Moreover, he also contributed hugely to Go outside Japan. He put enormous effort into Chinese Go despite his own economic hardship. Many of the greatest China players including Nie Weiping, Chen Zude, Chang Hao, Ma Xiaochun were deeply influenced by Fujisawa.
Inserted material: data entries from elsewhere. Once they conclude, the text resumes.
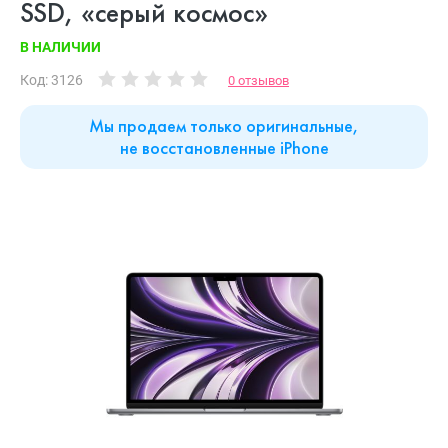
SSD, «серый космос»
В НАЛИЧИИ
Код: 3126
0 отзывов
Мы продаем только оригинальные,
не восстановленные iPhone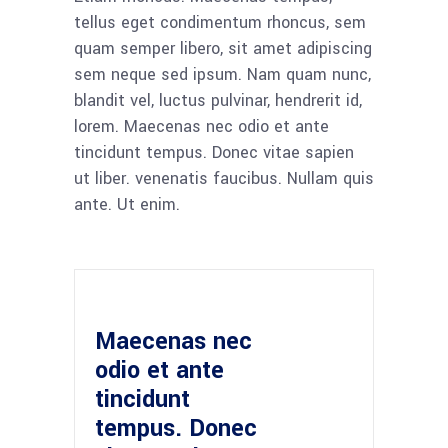
tellus eget condimentum rhoncus, sem
quam semper libero, sit amet adipiscing
sem neque sed ipsum. Nam quam nunc,
blandit vel, luctus pulvinar, hendrerit id,
lorem. Maecenas nec odio et ante
tincidunt tempus. Donec vitae sapien
ut liber. venenatis faucibus. Nullam quis
ante. Ut enim.
Maecenas nec
odio et ante
tincidunt
tempus. Donec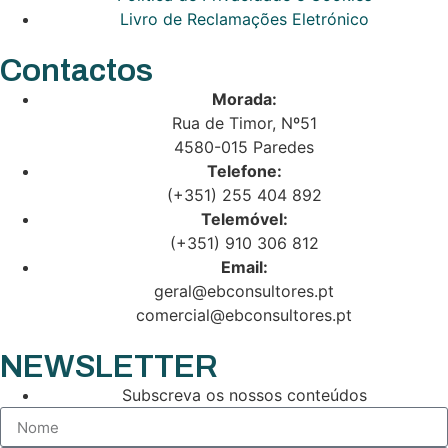
Livro de Reclamações Eletrónico
Contactos
Morada:
Rua de Timor, Nº51
4580-015 Paredes
Telefone:
(+351) 255 404 892
Telemóvel:
(+351) 910 306 812
Email:
geral@ebconsultores.pt
comercial@ebconsultores.pt
NEWSLETTER
Subscreva os nossos conteúdos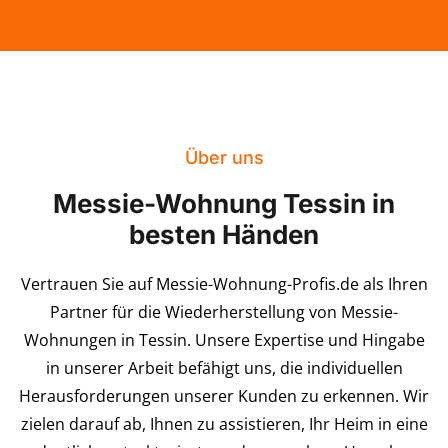
Über uns
Messie-Wohnung Tessin in
besten Händen
Vertrauen Sie auf Messie-Wohnung-Profis.de als Ihren
Partner für die Wiederherstellung von Messie-
Wohnungen in Tessin. Unsere Expertise und Hingabe
in unserer Arbeit befähigt uns, die individuellen
Herausforderungen unserer Kunden zu erkennen. Wir
zielen darauf ab, Ihnen zu assistieren, Ihr Heim in eine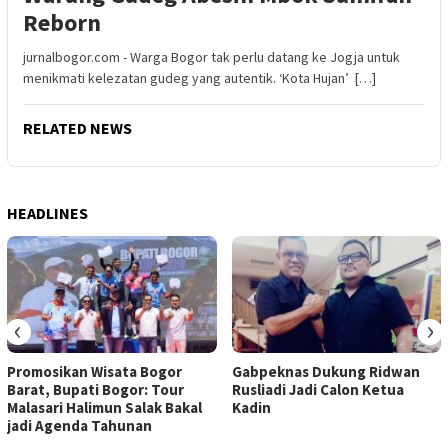
Reborn
jurnalbogor.com - Warga Bogor tak perlu datang ke Jogja untuk
menikmati kelezatan gudeg yang autentik. ‘Kota Hujan’ […]
RELATED NEWS
HEADLINES
‹
›
Promosikan Wisata Bogor
Gabpeknas Dukung Ridwan
Barat, Bupati Bogor: Tour
Rusliadi Jadi Calon Ketua
Malasari Halimun Salak Bakal
Kadin
jadi Agenda Tahunan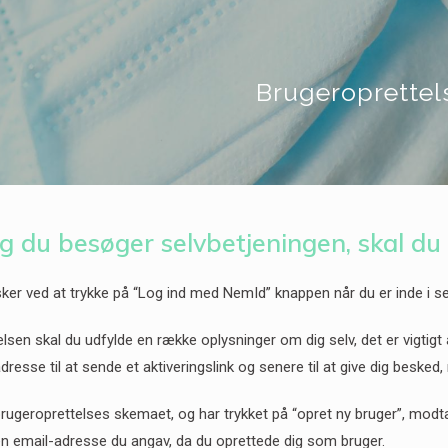
Brugeroprettel
g du besøger selvbetjeningen, skal du
ker ved at trykke på “Log ind med NemId” knappen når du er inde i se
lsen skal du udfylde en række oplysninger om dig selv, det er vigtigt 
resse til at sende et aktiveringslink og senere til at give dig besked,
brugeroprettelses skemaet, og har trykket på “opret ny bruger”, modt
en email-adresse du angav, da du oprettede dig som bruger.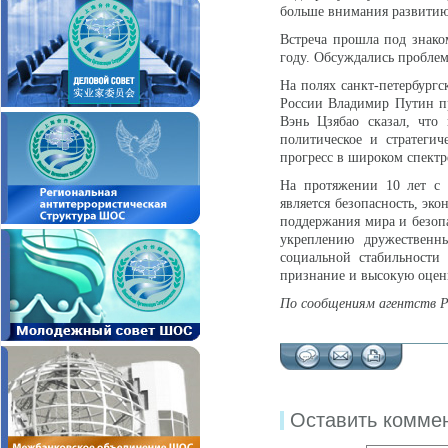
больше внимания развитию
Встреча прошла под знако
году. Обсуждались пробле
На полях санкт-петербургс
России Владимир Путин пр
Вэнь Цзябао сказал, что
политическое и стратегич
прогресс в широком спектр
На протяжении 10 лет с 
является безопасность, эк
поддержания мира и безопа
укреплению дружественн
социальной стабильности
признание и высокую оцен
По сообщениям агентств Р
Оставить комме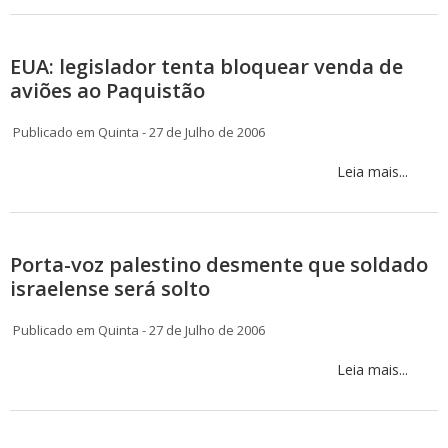
EUA: legislador tenta bloquear venda de
aviões ao Paquistão
Publicado em Quinta - 27 de Julho de 2006
Leia mais...
Porta-voz palestino desmente que soldado
israelense será solto
Publicado em Quinta - 27 de Julho de 2006
Leia mais...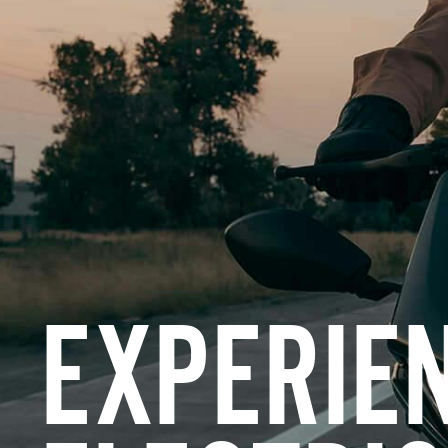
EXPERIE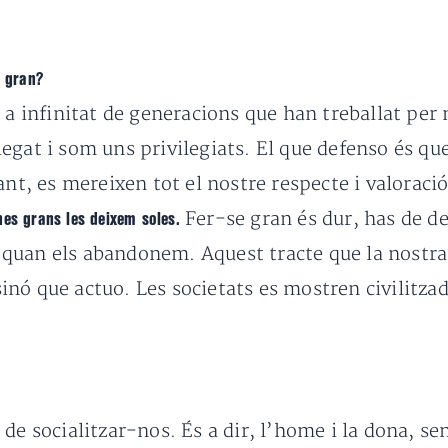
t gran?
 a infinitat de generacions que han treballat per 
egat i som uns privilegiats. El que defenso és qu
ant, es mereixen tot el nostre respecte i valoraci
Fer-se gran és dur, has de de
nes grans les deixem soles.
quan els abandonem. Aquest tracte que la nostra 
nó que actuo. Les societats es mostren civilitzad
 de socialitzar-nos. És a dir, l’home i la dona, 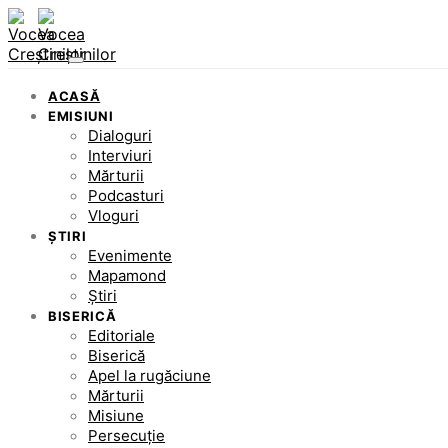
ACASĂ
EMISIUNI
Dialoguri
Interviuri
Mărturii
Podcasturi
Vloguri
ȘTIRI
Evenimente
Mapamond
Știri
BISERICĂ
Editoriale
Biserică
Apel la rugăciune
Mărturii
Misiune
Persecuție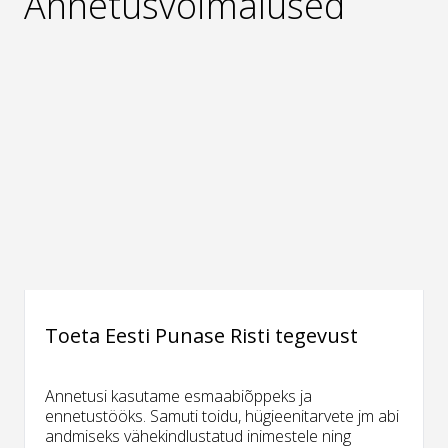
Annetusvõimalused
Toeta Eesti Punase Risti tegevust
Annetusi kasutame esmaabiõppeks ja
ennetustööks. Samuti toidu, hügieenitarvete jm abi
andmiseks vähekindlustatud inimestele ning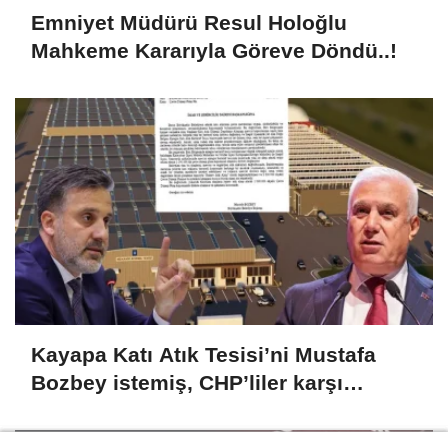
Emniyet Müdürü Resul Holoğlu
Mahkeme Kararıyla Göreve Döndü..!
Kayapa Katı Atık Tesisi’ni Mustafa
Bozbey istemiş, CHP’liler karşı
çıkıyor!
The help he gave to Chinese Go even bolstered China in its rivalry with Japan: China won most (9 out of 13) of China-Japan Supermatches, and many of its winners were Fujisawa's students.

== Titles and runners-up ==
Ranks No. 11 in total number of titles in Japan.

Domestic
| Title | Wins | Runners-up |
| Kisei | 6 (1977–1982) | 1 (1983) |
| Meijin | 2 (1962, 1970) | 4 (1963, 1964, 1971, 1972) |
| Honinbo |  | 2 (1960, 1966) |
| Tengen | 1 (1976) | 1 (1978) |
| Oza | 5 (1967–1969, 1991, 1992) | 2 (1970, 1993) |
| Judan |  | 1 (1968) |
| NHK Cup | 2 (1969, 1981) | 3 (1963, 1964, 1966) |
| Nihon Ki-in Championship |  | 1 (1961) |
| Hayago Championship | 1 (1968) | 1 (1978) |
| Asahi Top Position | 1 (1960) | 1 (1961) |
| Asahi Pro Best Ten | 2 (1965, 1968) |  |
| Dai-ichi |  | 2 (1970, 1974) |
| Asahi Top Eight Players |  | 1 (1976) |
| Total | 20 | 20 |

== Bibliography==
- Fujisawa, Shuko (Hideyuki Fujisawa). Dictionary of Basic Tesuji. 4 vols. Richmond, VA: Slate and Shell, 2004.